HOLDING himself together, CONTROLLED, active effort, not passively ‘fine’ without trying.
He goes right back to therapy days afterwards, too, he doesnt CANCEL his appointment despite ghost-mary going away and sherlocks forgiving him for irrational delusions, he still knows he needs help.
And what happens?
Wow, thank you SO much! This explains so much.
The thing is, I really feel that Martin Freeman has been able to convey all that to me emotionally without me even knowing the first thing about PTSD. I am even more in awe of his acting now.
he does an AMAZING job of conveying it, thats part of what got me into it. Even if the writing, the script itself, doesnt show much evidence of PTSD, Martin jsut freaking /nails/ it, he’s super amazing.
If you would be interested in doing some sort of collection of signs of John’s PTSD as played by Martin Freeman or something like that (maybe with some added info on PTSD?), I would love to do and infographic of it. You can check out the stuff I’ve made so far at www.obotligtnyfiken.se or (less organised) my Tumblr. It would be really nice to use these fandom experiences to help spread awareness or knowledge.
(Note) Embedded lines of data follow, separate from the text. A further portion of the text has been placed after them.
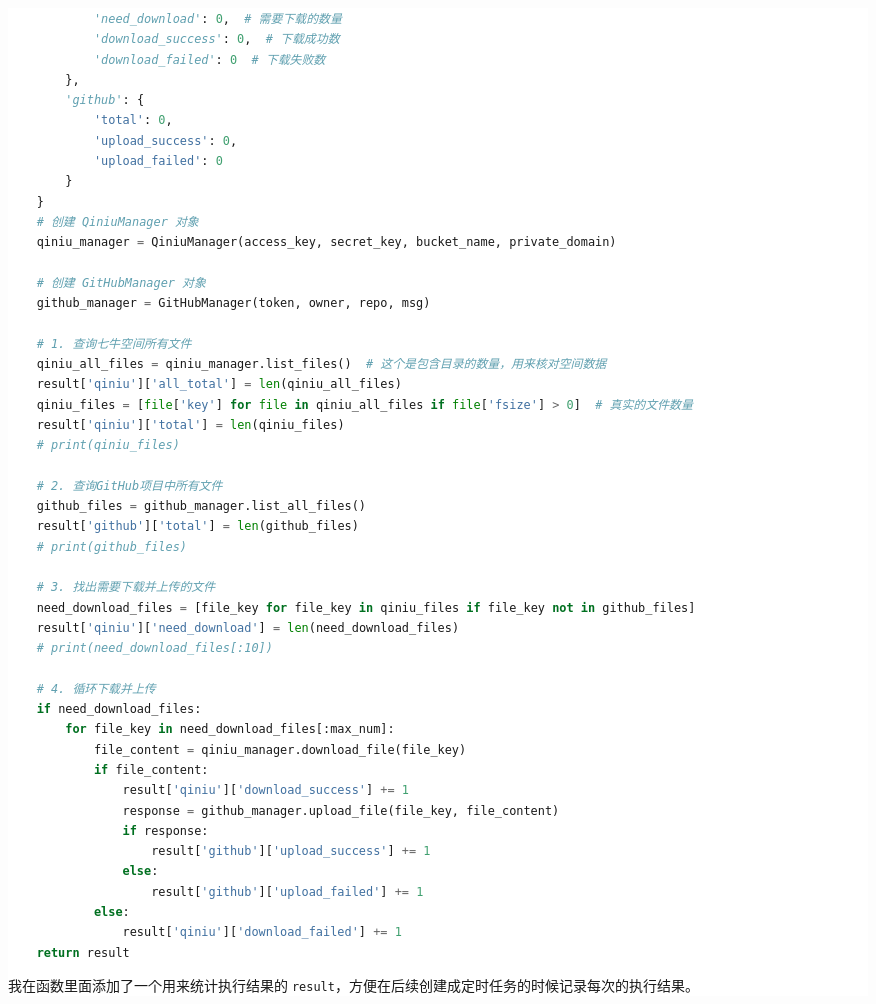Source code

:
 ```python
            'need_download': 0,  # 需要下载的数量
            'download_success': 0,  # 下载成功数
            'download_failed': 0  # 下载失败数
        },
        'github': {
            'total': 0,
            'upload_success': 0,
            'upload_failed': 0
        }
    }
    # 创建 QiniuManager 对象
    qiniu_manager = QiniuManager(access_key, secret_key, bucket_name, private_domain)

    # 创建 GitHubManager 对象
    github_manager = GitHubManager(token, owner, repo, msg)

    # 1. 查询七牛空间所有文件
    qiniu_all_files = qiniu_manager.list_files()  # 这个是包含目录的数量，用来核对空间数据
    result['qiniu']['all_total'] = len(qiniu_all_files)
    qiniu_files = [file['key'] for file in qiniu_all_files if file['fsize'] > 0]  # 真实的文件数量
    result['qiniu']['total'] = len(qiniu_files)
    # print(qiniu_files)

    # 2. 查询GitHub项目中所有文件
    github_files = github_manager.list_all_files()
    result['github']['total'] = len(github_files)
    # print(github_files)

    # 3. 找出需要下载并上传的文件
    need_download_files = [file_key for file_key in qiniu_files if file_key not in github_files]
    result['qiniu']['need_download'] = len(need_download_files)
    # print(need_download_files[:10])

    # 4. 循环下载并上传
    if need_download_files:
        for file_key in need_download_files[:max_num]:
            file_content = qiniu_manager.download_file(file_key)
            if file_content:
                result['qiniu']['download_success'] += 1
                response = github_manager.upload_file(file_key, file_content)
                if response:
                    result['github']['upload_success'] += 1
                else:
                    result['github']['upload_failed'] += 1
            else:
                result['qiniu']['download_failed'] += 1
    return result

```

我在函数里面添加了一个用来统计执行结果的 `result`，方便在后续创建成定时任务的时候记录每次的执行结果。
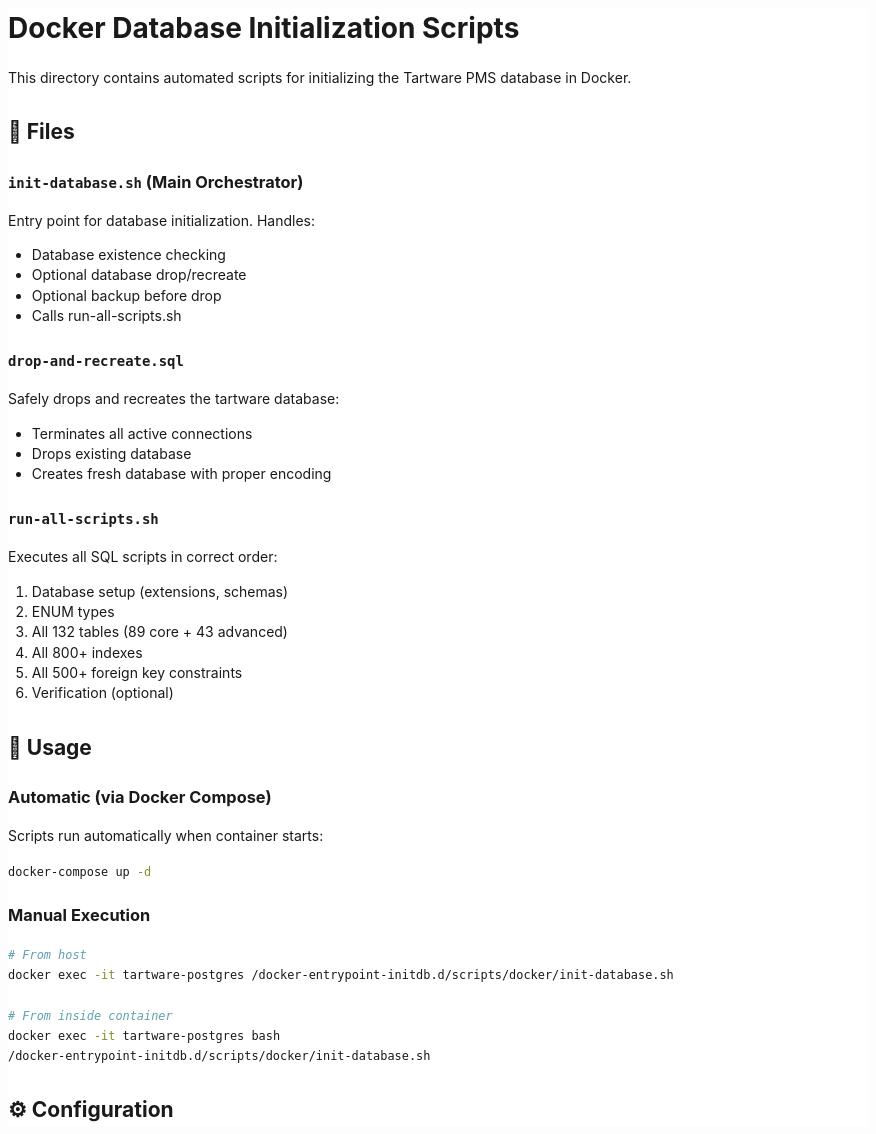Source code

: # Docker Database Initialization Scripts

This directory contains automated scripts for initializing the Tartware PMS database in Docker.

## 📁 Files

### `init-database.sh` (Main Orchestrator)
Entry point for database initialization. Handles:
- Database existence checking
- Optional database drop/recreate
- Optional backup before drop
- Calls run-all-scripts.sh

### `drop-and-recreate.sql`
Safely drops and recreates the tartware database:
- Terminates all active connections
- Drops existing database
- Creates fresh database with proper encoding

### `run-all-scripts.sh`
Executes all SQL scripts in correct order:
1. Database setup (extensions, schemas)
2. ENUM types
3. All 132 tables (89 core + 43 advanced)
4. All 800+ indexes
5. All 500+ foreign key constraints
6. Verification (optional)

## 🚀 Usage

### Automatic (via Docker Compose)
Scripts run automatically when container starts:
```bash
docker-compose up -d
```

### Manual Execution
```bash
# From host
docker exec -it tartware-postgres /docker-entrypoint-initdb.d/scripts/docker/init-database.sh

# From inside container
docker exec -it tartware-postgres bash
/docker-entrypoint-initdb.d/scripts/docker/init-database.sh
```

## ⚙️ Configuration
Or just Martin Freeman appreciation, there isn’t enough of that in the world. 🙂
RB for additional discussion.
@byjovewhataspend, @sarahthecoat, @obotligtnyfiken, @leavesdancing, @mmmaxi, @merindab and everyone on my fucking dash and every single one of my followers
This post is fucking offensive and I’m tired of fucking seeing it
None of you are fucking veterans
I am a god damned veteran
WE DON’T LIKE BEING CALLED “SCARY”.
WE’RE NOT FUCKING SCARY IF WE HAVE PTSD
STOP FUCKING DEMONIZING/ROMANTISIZING VETERANS AND PTSD
FUCK
OFF
I am a god damned veteran, @trappist1-tony. 23 years, Army and Navy. @merindab is a veteran, too. She didn’t serve as long as I did, but that’s not the point. She is a veteran.
You’re more than welcome to fuck right off and block this post. Hell, block me, too. That’s the beauty of this site- you can block shit you find offensive. I know plenty of people that have stuff blacklisted so they aren’t exposed to it. I do, too. That’s called taking responsibility for your online experience.
PTSD can be scary – both to those who have PTSD and to those whose loved ones have PTSD.
There are people on this post talking about their own experiences with veterans who were dealing with PTSD.
This post is analyzing a character, who is a veteran, who has PTSD, and people see things in the character that ring true – and Martin Freeman is a damned good actor to be able to convey these nuances.
@trappist1-tony I hate to be the one to tell you this, but no two vets or people with PTSD react the same way. There are those who are scary, it’s a fact. It’s not a happy fact, but it is a fact.
I have PTSD, I am not a vet. My step-dad has PTSD he did a tour in Iraq. We both have each and every one of those traits. We both scared other people because of it. We both got treatment, because the people around us tried to be supportive rather than trying to make us ashamed.
There are those vets who don’t get treatment for their PTSD and end up killing someone, accidently more often than not, on instinct. It is a side of PTSD that is not often spoken of, that doesn’t make it any less real. Instead of trying to shame people for having a different experience, try offering compassion. Those who have that type of PTSD need help, not to be made to feel like they can’t be fixed or should hide it. That just makes things worse.
*hugs* @jaimistoryteller. I’m sorry you have to deal with that. I know folks with PTSD, both field-related and non-military. It can be scary, and it can be embarrassing, and it can be sad. I’d like to see more PTSD awareness for people to get help when they need it.